**Source text:**
The science that deals with lakes and reservoirs is known as limnology, and much of our current limnological knowledge (including that used to manage lakes and reservoirs) was derived from studies of lakes over many decades. Although we now have a reasonable understanding of limnological processes in lakes, we now are only just beginning to develop a similar understanding for reservoirs. In fact, reservoir studies initially focused on sediment loading from drainage basins. The rationale for this was that the rate at which a reservoir filled with sediment is a major determinant of useful operational life. Comparatively little attention was given to the environmental and socioeconomic issues associated with reservoir construction.

Shape and Morphometry

The shape and form of lakes and reservoirs is determined largely by how they were formed. This also affects some of their fundamental characteristics. Because lakes are naturally formed, bowl-shaped depressions typically located in the central part of a drainage basin, they usually also have a more rounded shape than reservoirs (Photo 10). Similar to a bowl, the deepest part of a lake is usually at its center. Determining lake water quality is typically based on measurements of water samples taken from its deep center part, and a lake exhibits more consistent water quality characteristics throughout its water basin than a reservoir. The shallowest part of the water basin is usually located near the outflow channel.

In contrast, a reservoir often has a shape that is fundamentally different from lakes; its deepest part is near the dam. Moreover, because a river often has a number of streams or tributaries draining into it, when the river is dammed, the impounded water tends to back up into the tributaries. As a result, many reservoirs have a characteristic dendritic shape, with the “arms” radiating outward from the main body of the reservoir (Photo 11). In contrast, a reservoir formed by damming a river with high banks will tend to be long and narrow. Depending on how they were constructed, off-river storage reservoirs can have many shapes.

**Dataset records:**
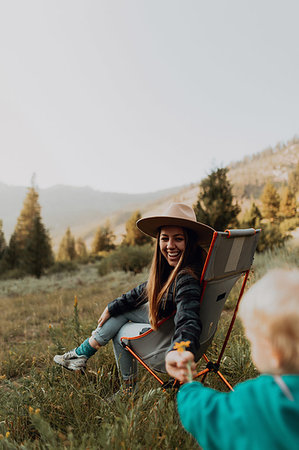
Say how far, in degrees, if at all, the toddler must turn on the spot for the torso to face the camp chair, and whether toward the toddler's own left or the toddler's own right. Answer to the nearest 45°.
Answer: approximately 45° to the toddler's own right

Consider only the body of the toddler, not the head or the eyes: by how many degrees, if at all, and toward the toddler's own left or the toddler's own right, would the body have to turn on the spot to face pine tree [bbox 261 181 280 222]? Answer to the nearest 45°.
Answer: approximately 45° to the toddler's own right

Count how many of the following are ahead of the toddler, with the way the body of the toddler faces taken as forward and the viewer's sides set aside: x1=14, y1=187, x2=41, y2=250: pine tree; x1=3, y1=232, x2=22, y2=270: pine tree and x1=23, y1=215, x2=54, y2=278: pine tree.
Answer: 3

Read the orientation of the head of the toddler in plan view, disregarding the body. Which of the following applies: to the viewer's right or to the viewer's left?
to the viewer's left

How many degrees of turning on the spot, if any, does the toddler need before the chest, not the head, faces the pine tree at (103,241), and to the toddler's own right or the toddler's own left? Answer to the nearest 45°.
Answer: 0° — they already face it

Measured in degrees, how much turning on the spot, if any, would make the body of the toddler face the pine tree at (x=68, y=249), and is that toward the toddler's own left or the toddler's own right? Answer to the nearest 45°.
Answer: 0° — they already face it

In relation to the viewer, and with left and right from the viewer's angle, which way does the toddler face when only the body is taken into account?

...

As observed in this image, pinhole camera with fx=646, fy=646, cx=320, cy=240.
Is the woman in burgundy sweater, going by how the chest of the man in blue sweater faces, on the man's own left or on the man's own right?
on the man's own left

**Required work:**
1. According to the text on lakes and reservoirs above, where is the deepest part of a reservoir?
2. Carry on with the text on lakes and reservoirs, starting right after its final sentence.

**Task answers:**
1. Near the dam.

2.
The dendritic shape or branching form of many reservoirs provides a much longer shoreline than in lakes of similar volume. Reservoirs also usually have longer drainage basins than lakes. Because of their larger drainage basins, and their multiple tributary inputs, the inflow of water into reservoirs is more directly tied to precipitation events in the drainage basin than it is in lakes. Further, because the deepest parts of most reservoirs are just upstream of the dam, the possibilities for draining the reservoir are facilitated. A lake typically cannot be emptied; its deepest part is usually in its center.

Damming a river also inundates land previously above water. This sometimes forces the relocation of inhabitants and wildlife living around the reservoir. The presence of a dam downstream also allows a greater degree of control of water-levels and volumes for reservoirs than for lakes. Constructing water discharge structures at different levels in the dam also allows withdrawal or discharge of water from selected depths in a reservoir. “Selective withdrawal” has major implications for the water-mixing characteristics and increases flushing possibilities for reservoirs.